**Azione richiesta a:**
Puoi mettere in un elenco numerato le righe delle voci riportate più sotto, dall'inizio delle voci fino alla riga che contiene "28002, Madrid", estremi inclusi, tralasciando le righe vuote?

··· Brano di lettura

Pubblicato il 31/01/2024

N. 00048/2024 REG.PROV.COLL.

N. 00770/2021 REG.RIC.

REPUBBLICA ITALIANA

IN NOME DEL POPOLO ITALIANO

Il Tribunale Amministrativo Regionale per l' Umbria

(Sezione Prima)

ha pronunciato la presente

SENTENZA

sul ricorso numero di registro generale 770 del 2021, proposto da
G A, M B, L B P, M B, R B, R B, D C, A C, A C, A C, R C, F D S, A D C, S D M, W D V, R E, S F, G C, L G, F G, F H, W L, C L, M L, M L, M M, P M, M N, D R, D E G R, G S, T T, M V, rappresentati e difesi dall'avvocato E L, con domicilio digitale come da PEC da Registri di Giustizia;

contro

Presidenza del Consiglio dei Ministri, Ministero della Difesa, Ministero delle Politiche Agricole Alimentari Forestali, in persona dei rispettivi legali rappresentanti pro tempore , rappresentati e difesi dall'Avvocatura Distrettuale dello Stato di Perugia, domiciliataria ex lege in Perugia, via degli Offici, 14;

per l’accertamento

del diritto dei ricorrenti al risarcimento del danno per la mancata istituzione di forme pensionistiche complementari, di cui all'articolo 3 del decreto legislativo 21 aprile 1993, n. 124, e successive modificazioni, nonché per la condanna delle Amministrazioni intimate ai danni conseguenti.

······

**Azione richiesta b:**
Puoi copiare parola per parola il passo della sentenza compreso tra "Presidenza del Consiglio" e "ai danni conseguenti.", estremi inclusi?

··· Dati di origine

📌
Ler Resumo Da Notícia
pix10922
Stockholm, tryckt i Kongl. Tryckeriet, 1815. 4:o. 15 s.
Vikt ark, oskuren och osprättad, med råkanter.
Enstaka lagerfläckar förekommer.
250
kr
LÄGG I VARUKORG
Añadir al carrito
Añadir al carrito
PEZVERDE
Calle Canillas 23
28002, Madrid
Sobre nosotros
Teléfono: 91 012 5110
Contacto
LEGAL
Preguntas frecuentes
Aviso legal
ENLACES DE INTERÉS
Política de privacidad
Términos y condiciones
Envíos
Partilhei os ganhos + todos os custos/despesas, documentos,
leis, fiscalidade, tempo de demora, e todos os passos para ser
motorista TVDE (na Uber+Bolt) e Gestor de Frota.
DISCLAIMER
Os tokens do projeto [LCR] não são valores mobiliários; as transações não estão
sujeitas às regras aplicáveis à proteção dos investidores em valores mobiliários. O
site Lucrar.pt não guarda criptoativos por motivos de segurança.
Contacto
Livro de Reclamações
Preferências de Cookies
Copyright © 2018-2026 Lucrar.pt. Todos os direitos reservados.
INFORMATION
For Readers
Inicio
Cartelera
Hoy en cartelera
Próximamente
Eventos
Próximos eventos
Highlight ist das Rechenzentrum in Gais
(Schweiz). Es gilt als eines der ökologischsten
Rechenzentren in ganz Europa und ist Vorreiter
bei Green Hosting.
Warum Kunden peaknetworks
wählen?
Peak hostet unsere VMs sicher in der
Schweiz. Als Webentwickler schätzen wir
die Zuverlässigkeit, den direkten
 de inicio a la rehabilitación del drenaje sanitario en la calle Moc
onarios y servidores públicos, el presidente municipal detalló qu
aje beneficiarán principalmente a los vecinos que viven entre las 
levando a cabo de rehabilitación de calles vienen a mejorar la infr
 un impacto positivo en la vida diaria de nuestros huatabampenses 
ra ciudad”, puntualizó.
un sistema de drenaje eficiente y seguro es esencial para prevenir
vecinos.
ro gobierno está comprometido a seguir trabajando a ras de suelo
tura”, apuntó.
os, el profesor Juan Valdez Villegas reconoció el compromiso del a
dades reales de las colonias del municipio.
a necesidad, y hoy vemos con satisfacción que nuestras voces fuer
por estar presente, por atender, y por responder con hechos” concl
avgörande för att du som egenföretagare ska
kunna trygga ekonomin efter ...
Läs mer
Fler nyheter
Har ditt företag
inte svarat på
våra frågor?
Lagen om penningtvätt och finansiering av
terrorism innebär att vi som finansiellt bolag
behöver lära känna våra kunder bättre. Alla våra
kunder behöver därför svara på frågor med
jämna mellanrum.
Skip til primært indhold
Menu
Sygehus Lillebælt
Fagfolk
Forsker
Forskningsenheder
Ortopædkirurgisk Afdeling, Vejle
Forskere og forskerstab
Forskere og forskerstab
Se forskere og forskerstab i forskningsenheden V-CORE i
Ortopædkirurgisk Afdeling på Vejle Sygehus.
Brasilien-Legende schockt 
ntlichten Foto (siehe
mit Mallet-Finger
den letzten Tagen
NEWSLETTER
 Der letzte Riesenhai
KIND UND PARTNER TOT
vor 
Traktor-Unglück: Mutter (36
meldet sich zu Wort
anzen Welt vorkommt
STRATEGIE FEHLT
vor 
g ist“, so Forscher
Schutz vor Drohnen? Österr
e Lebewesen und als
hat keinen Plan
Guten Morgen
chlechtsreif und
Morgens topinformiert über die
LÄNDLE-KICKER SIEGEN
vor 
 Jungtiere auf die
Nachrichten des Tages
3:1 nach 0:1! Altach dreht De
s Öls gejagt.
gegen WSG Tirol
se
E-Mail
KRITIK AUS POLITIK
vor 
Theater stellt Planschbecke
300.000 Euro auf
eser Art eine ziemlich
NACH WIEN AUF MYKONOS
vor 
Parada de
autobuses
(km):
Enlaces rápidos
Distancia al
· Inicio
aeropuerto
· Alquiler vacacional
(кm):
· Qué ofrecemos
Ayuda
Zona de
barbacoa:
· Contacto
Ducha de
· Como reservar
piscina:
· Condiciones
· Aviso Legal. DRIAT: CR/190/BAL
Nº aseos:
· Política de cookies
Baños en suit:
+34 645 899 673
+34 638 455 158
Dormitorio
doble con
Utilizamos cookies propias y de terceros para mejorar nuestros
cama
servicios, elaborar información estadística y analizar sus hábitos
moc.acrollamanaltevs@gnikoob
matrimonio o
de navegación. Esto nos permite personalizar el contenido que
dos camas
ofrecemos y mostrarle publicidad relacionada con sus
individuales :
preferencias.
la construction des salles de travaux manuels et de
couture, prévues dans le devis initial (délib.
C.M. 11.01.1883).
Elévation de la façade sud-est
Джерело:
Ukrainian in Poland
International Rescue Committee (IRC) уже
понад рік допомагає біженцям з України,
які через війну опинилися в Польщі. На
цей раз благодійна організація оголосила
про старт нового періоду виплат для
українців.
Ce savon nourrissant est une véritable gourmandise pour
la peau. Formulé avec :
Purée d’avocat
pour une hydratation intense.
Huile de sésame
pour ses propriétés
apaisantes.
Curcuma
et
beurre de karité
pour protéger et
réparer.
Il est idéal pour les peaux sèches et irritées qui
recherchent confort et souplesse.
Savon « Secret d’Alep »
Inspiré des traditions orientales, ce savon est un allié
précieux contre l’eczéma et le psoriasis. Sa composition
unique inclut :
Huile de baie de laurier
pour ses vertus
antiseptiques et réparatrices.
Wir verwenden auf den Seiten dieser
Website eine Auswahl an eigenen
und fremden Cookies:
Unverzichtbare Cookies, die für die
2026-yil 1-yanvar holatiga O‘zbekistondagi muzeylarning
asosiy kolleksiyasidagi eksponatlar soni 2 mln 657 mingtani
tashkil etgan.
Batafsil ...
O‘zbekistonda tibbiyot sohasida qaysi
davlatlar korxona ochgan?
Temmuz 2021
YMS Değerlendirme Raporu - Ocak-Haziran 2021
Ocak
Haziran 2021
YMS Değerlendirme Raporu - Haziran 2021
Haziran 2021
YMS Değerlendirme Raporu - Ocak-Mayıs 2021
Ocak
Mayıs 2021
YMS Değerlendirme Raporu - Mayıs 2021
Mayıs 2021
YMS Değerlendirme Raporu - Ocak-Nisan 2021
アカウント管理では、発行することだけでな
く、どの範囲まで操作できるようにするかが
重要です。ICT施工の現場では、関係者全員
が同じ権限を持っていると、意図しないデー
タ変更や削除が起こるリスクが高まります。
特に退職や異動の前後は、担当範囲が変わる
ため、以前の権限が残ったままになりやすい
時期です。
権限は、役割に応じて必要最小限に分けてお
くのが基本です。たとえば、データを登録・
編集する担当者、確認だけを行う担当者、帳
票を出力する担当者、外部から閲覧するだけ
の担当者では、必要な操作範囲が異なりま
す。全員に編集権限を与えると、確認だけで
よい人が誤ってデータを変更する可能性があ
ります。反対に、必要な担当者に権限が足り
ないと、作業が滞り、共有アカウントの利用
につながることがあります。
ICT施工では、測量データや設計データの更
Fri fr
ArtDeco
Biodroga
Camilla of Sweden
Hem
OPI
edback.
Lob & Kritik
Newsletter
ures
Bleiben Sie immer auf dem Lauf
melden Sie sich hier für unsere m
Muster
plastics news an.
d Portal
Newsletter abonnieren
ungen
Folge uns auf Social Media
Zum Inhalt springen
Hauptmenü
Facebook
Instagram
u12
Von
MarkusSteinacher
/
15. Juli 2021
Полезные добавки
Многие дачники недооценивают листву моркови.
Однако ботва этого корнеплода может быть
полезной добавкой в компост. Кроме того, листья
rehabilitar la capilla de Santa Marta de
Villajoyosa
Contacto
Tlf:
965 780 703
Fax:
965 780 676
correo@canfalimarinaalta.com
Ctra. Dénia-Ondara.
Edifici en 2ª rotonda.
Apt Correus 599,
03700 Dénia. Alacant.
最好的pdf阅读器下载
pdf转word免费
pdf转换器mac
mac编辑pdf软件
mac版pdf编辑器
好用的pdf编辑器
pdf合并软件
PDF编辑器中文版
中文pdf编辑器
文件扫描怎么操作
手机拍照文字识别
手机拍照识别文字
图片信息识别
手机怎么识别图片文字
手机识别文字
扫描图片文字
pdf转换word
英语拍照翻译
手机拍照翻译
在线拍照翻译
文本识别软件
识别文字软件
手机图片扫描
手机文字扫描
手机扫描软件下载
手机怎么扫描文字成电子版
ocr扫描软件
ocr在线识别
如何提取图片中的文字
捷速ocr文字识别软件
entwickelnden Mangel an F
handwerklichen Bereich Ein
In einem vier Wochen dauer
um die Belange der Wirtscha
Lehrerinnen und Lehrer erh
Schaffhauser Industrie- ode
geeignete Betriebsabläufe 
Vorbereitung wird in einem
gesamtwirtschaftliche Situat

······

**Soluzione scritta a:**
1. 📌
2. Ler Resumo Da Notícia
3. pix10922
4. Stockholm, tryckt i Kongl. Tryckeriet, 1815. 4:o. 15 s.
5. Vikt ark, oskuren och osprättad, med råkanter.
6. Enstaka lagerfläckar förekommer.
7. 250
8. kr
9. LÄGG I VARUKORG
10. Añadir al carrito
11. Añadir al carrito
12. PEZVERDE
13. Calle Canillas 23
14. 28002, Madrid

**Soluzione scritta b:**
Presidenza del Consiglio dei Ministri, Ministero della Difesa, Ministero delle Politiche Agricole Alimentari Forestali, in persona dei rispettivi legali rappresentanti pro tempore , rappresentati e difesi dall'Avvocatura Distrettuale dello Stato di Perugia, domiciliataria ex lege in Perugia, via degli Offici, 14;

per l’accertamento

del diritto dei ricorrenti al risarcimento del danno per la mancata istituzione di forme pensionistiche complementari, di cui all'articolo 3 del decreto legislativo 21 aprile 1993, n. 124, e successive modificazioni, nonché per la condanna delle Amministrazioni intimate ai danni conseguenti.